Collected data:
····················
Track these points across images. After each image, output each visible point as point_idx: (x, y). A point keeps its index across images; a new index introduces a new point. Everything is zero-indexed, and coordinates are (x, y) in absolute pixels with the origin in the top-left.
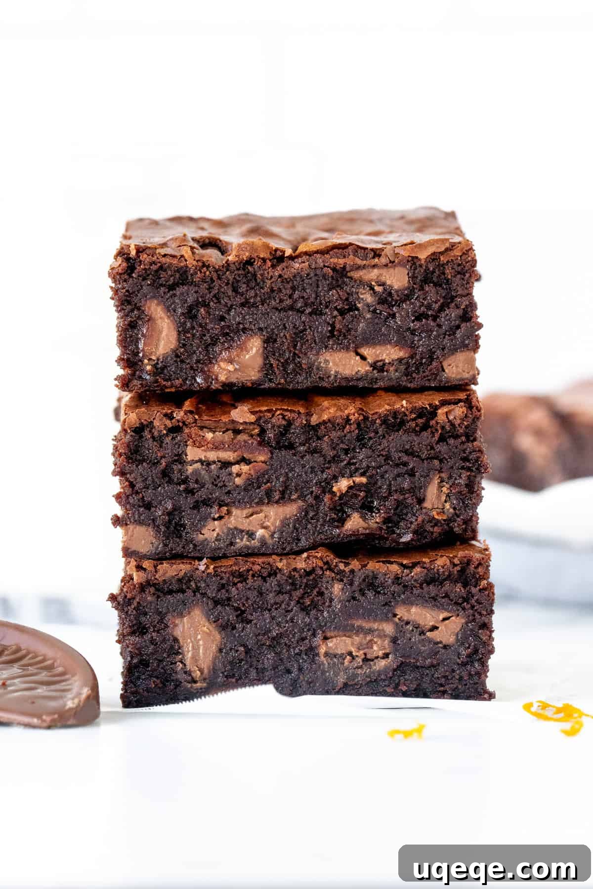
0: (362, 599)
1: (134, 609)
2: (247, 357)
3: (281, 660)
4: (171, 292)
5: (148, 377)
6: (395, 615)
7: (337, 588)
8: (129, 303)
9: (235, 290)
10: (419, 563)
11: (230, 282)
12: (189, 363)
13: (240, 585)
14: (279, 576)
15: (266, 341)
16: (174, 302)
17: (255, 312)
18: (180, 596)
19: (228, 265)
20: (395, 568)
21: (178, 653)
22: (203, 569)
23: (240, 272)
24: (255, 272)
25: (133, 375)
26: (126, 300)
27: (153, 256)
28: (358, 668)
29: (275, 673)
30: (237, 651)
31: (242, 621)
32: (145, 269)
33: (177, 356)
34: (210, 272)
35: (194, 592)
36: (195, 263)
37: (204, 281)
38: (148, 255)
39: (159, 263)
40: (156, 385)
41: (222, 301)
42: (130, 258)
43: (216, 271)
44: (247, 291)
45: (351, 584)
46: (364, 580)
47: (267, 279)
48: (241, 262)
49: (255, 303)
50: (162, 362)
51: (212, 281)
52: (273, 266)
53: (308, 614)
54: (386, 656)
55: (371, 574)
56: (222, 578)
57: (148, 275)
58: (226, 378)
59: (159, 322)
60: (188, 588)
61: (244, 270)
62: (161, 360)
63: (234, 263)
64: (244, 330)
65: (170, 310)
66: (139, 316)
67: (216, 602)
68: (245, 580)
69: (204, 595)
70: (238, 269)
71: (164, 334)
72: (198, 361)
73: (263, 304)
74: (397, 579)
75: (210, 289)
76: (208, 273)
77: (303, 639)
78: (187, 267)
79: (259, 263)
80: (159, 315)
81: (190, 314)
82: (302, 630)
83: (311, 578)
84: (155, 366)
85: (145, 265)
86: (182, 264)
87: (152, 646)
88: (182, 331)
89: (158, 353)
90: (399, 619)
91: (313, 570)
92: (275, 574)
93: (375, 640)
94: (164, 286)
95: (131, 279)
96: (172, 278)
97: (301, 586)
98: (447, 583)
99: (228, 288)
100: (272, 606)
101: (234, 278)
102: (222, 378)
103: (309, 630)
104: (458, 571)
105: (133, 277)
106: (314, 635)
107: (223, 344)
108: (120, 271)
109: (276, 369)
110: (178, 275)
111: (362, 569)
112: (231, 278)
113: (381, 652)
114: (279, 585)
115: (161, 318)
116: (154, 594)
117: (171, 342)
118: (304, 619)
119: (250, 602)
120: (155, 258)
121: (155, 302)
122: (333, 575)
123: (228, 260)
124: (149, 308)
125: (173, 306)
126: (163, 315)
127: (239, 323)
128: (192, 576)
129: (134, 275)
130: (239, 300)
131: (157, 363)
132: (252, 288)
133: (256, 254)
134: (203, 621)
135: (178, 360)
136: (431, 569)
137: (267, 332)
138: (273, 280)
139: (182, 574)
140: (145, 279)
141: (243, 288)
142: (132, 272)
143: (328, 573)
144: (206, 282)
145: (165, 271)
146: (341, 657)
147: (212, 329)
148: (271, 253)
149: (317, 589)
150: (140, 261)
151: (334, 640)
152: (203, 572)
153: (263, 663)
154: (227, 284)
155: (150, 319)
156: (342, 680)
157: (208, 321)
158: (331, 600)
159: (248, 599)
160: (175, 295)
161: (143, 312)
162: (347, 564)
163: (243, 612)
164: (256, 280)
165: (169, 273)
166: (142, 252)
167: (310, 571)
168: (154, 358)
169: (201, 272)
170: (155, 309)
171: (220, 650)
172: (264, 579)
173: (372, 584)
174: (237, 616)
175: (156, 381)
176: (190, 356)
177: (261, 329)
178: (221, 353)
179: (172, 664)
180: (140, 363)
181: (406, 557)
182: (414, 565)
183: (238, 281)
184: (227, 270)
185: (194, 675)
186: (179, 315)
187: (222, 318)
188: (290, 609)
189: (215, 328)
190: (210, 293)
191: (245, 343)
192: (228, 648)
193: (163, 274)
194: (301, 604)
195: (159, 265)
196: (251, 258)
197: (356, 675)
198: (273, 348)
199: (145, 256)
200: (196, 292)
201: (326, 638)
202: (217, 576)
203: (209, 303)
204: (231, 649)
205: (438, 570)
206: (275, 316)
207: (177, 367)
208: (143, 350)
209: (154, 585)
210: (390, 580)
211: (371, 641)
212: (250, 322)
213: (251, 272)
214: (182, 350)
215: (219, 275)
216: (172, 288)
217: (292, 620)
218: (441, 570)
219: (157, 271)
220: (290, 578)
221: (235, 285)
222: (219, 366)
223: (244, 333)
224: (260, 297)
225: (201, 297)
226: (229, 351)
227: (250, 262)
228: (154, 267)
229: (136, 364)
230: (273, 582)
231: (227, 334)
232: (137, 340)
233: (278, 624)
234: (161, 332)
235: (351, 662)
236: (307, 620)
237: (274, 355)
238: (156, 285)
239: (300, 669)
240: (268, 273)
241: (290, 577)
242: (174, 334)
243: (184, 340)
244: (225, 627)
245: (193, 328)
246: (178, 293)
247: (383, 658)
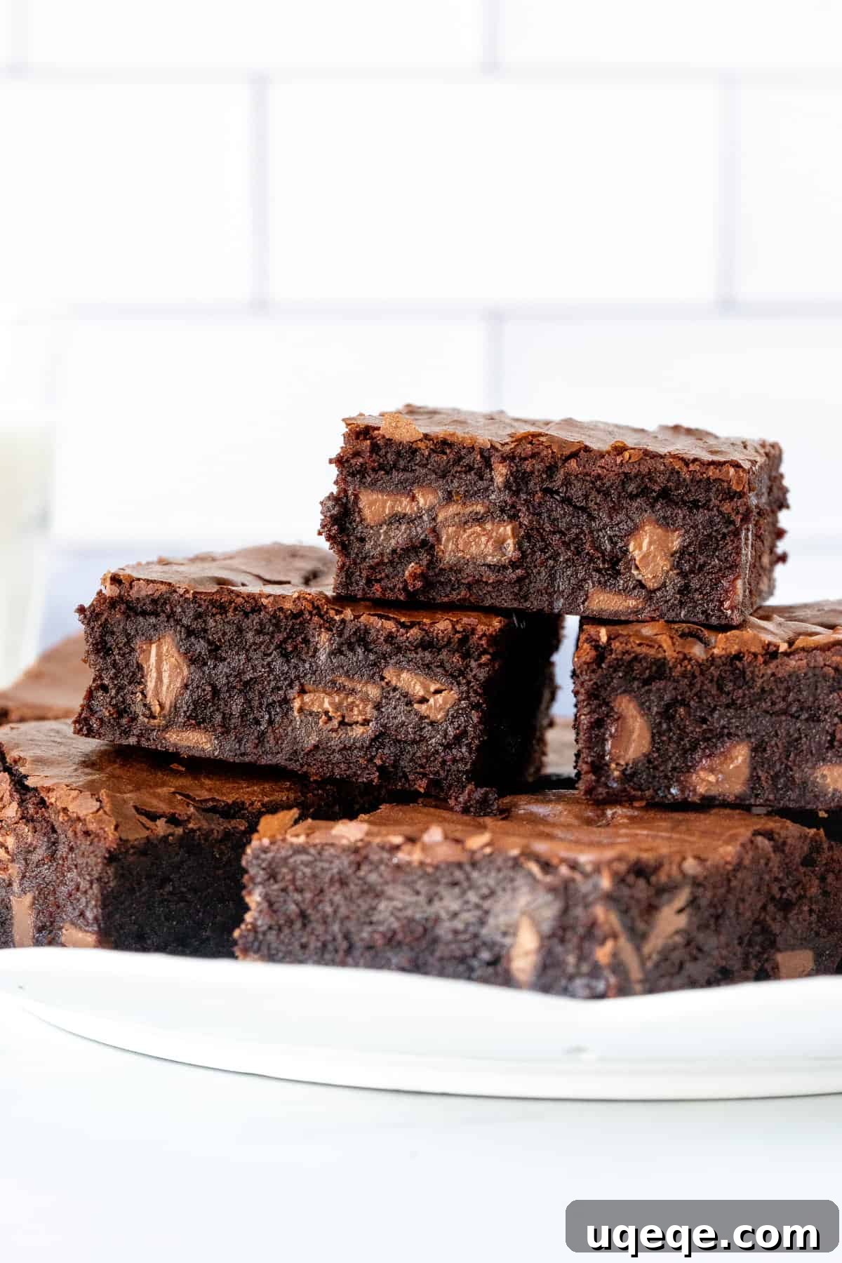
0: (350, 655)
1: (101, 625)
2: (731, 766)
3: (251, 707)
4: (646, 688)
5: (615, 785)
6: (382, 678)
7: (325, 636)
8: (597, 697)
9: (720, 688)
10: (419, 623)
11: (715, 679)
12: (663, 771)
13: (218, 617)
14: (262, 613)
15: (754, 750)
16: (649, 700)
17: (742, 715)
18: (153, 620)
19: (713, 659)
20: (390, 626)
21: (140, 683)
22: (181, 593)
23: (727, 668)
24: (743, 668)
25: (597, 781)
26: (593, 694)
27: (626, 644)
28: (332, 730)
29: (242, 721)
30: (204, 690)
31: (216, 659)
32: (616, 659)
33: (649, 762)
34: (692, 667)
35: (168, 617)
36: (675, 655)
37: (684, 675)
38: (621, 643)
39: (634, 652)
40: (624, 794)
41: (705, 701)
42: (599, 646)
43: (700, 665)
44: (734, 690)
45: (340, 634)
46: (355, 633)
47: (758, 676)
48: (728, 656)
49: (742, 705)
50: (631, 768)
51: (694, 676)
52: (765, 663)
53: (288, 661)
54: (366, 722)
55: (363, 627)
56: (200, 606)
57: (620, 667)
58: (706, 791)
59: (630, 721)
60: (164, 612)
61: (731, 665)
62: (631, 765)
63: (720, 657)
64: (729, 735)
65: (644, 708)
66: (608, 713)
67: (190, 632)
68: (226, 612)
69: (178, 622)
70: (724, 664)
71: (635, 736)
72: (674, 769)
73: (752, 706)
74: (390, 638)
75: (691, 685)
76: (689, 667)
77: (279, 689)
78: (665, 658)
79: (750, 659)
80: (630, 713)
81: (667, 713)
82: (276, 679)
83: (298, 621)
84: (623, 772)
85: (617, 654)
86: (660, 656)
87: (114, 671)
88: (656, 734)
89: (627, 757)
90: (387, 683)
91: (301, 613)
92: (259, 611)
93: (357, 702)
94: (638, 679)
95: (600, 670)
96: (647, 672)
97: (286, 629)
98: (445, 652)
99: (712, 686)
100: (250, 646)
101: (720, 675)
102: (701, 789)
103: (285, 679)
104: (459, 639)
105: (602, 668)
106: (291, 686)
107: (704, 750)
108: (588, 660)
109: (764, 783)
110: (654, 668)
111: (354, 620)
112: (716, 674)
113: (360, 717)
114: (261, 623)
115: (632, 716)
116: (124, 613)
117: (644, 746)
118: (282, 666)
119: (227, 637)
120: (629, 647)
121: (628, 698)
122: (322, 622)
123: (713, 654)
124: (620, 705)
125: (647, 704)
126: (635, 713)
127: (724, 727)
128: (169, 599)
129: (603, 665)
130: (724, 700)
131: (626, 769)
132: (740, 688)
133: (746, 648)
134: (174, 651)
135: (651, 766)
136: (430, 632)
137: (756, 740)
138: (765, 678)
139: (157, 594)
140: (615, 671)
141: (729, 687)
142: (603, 661)
143: (316, 619)
144: (686, 678)
145: (640, 662)
146: (316, 715)
147: (692, 732)
148: (763, 647)
149: (303, 636)
150: (611, 650)
151: (312, 695)
152: (181, 596)
153: (231, 708)
154: (711, 681)
155: (620, 718)
156: (313, 742)
157: (687, 723)
158: (316, 650)
159: (224, 634)
160: (649, 691)
161: (612, 709)
162: (338, 613)
163: (218, 648)
164: (744, 678)
165: (645, 665)
166: (614, 639)
167: (297, 613)
168: (622, 762)
169: (681, 666)
170: (626, 706)
171: (186, 686)
172: (246, 615)
173: (362, 638)
174: (210, 651)
175: (624, 790)
176: (664, 762)
177: (749, 736)
178: (701, 761)
179: (132, 693)
180: (606, 768)
181: (404, 615)
182: (413, 625)
183: (723, 678)
184: (712, 665)
185: (153, 709)
186: (653, 714)
187: (704, 720)
188: (269, 652)
189: (694, 730)
190: (691, 690)
191: (729, 750)
192: (195, 685)
193: (636, 666)
194: (283, 648)
195: (633, 655)
196: (740, 653)
197: (329, 739)
198: (761, 758)
199: (618, 644)
200: (675, 689)
201: (303, 691)
202: (196, 603)
203: (689, 702)
204: (198, 687)
205: (438, 634)
206: (766, 721)
207: (648, 775)
208: (610, 753)
209: (127, 602)
210: (382, 638)
211: (353, 702)
212: (737, 727)
213: (739, 669)
214: (656, 755)
215: (701, 670)
216: (646, 682)
217: (269, 664)
218: (441, 635)
219: (630, 662)
220: (275, 618)
221: (720, 682)
222: (698, 776)
223: (729, 738)
224: (750, 697)
225: (681, 695)
226: (711, 760)
227: (738, 656)
228: (627, 657)
229: (601, 768)
230: (255, 618)
231: (709, 739)
232: (605, 740)
233: (254, 668)
234: (632, 732)
235: (326, 723)
236: (286, 668)
237: (763, 766)
238: (629, 676)
239: (271, 722)
240: (759, 670)
241: (274, 616)
242: (648, 736)
243: (659, 743)
244: (194, 660)
245: (670, 730)
246: (654, 689)
247: (362, 725)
····················
EXERCISE:
Look above for the line holding "174: (237, 616)" and the line holding "211: (371, 641)". Retype both, and every line between them, word for word and nothing else.

TASK RESULT:
174: (237, 616)
175: (156, 381)
176: (190, 356)
177: (261, 329)
178: (221, 353)
179: (172, 664)
180: (140, 363)
181: (406, 557)
182: (414, 565)
183: (238, 281)
184: (227, 270)
185: (194, 675)
186: (179, 315)
187: (222, 318)
188: (290, 609)
189: (215, 328)
190: (210, 293)
191: (245, 343)
192: (228, 648)
193: (163, 274)
194: (301, 604)
195: (159, 265)
196: (251, 258)
197: (356, 675)
198: (273, 348)
199: (145, 256)
200: (196, 292)
201: (326, 638)
202: (217, 576)
203: (209, 303)
204: (231, 649)
205: (438, 570)
206: (275, 316)
207: (177, 367)
208: (143, 350)
209: (154, 585)
210: (390, 580)
211: (371, 641)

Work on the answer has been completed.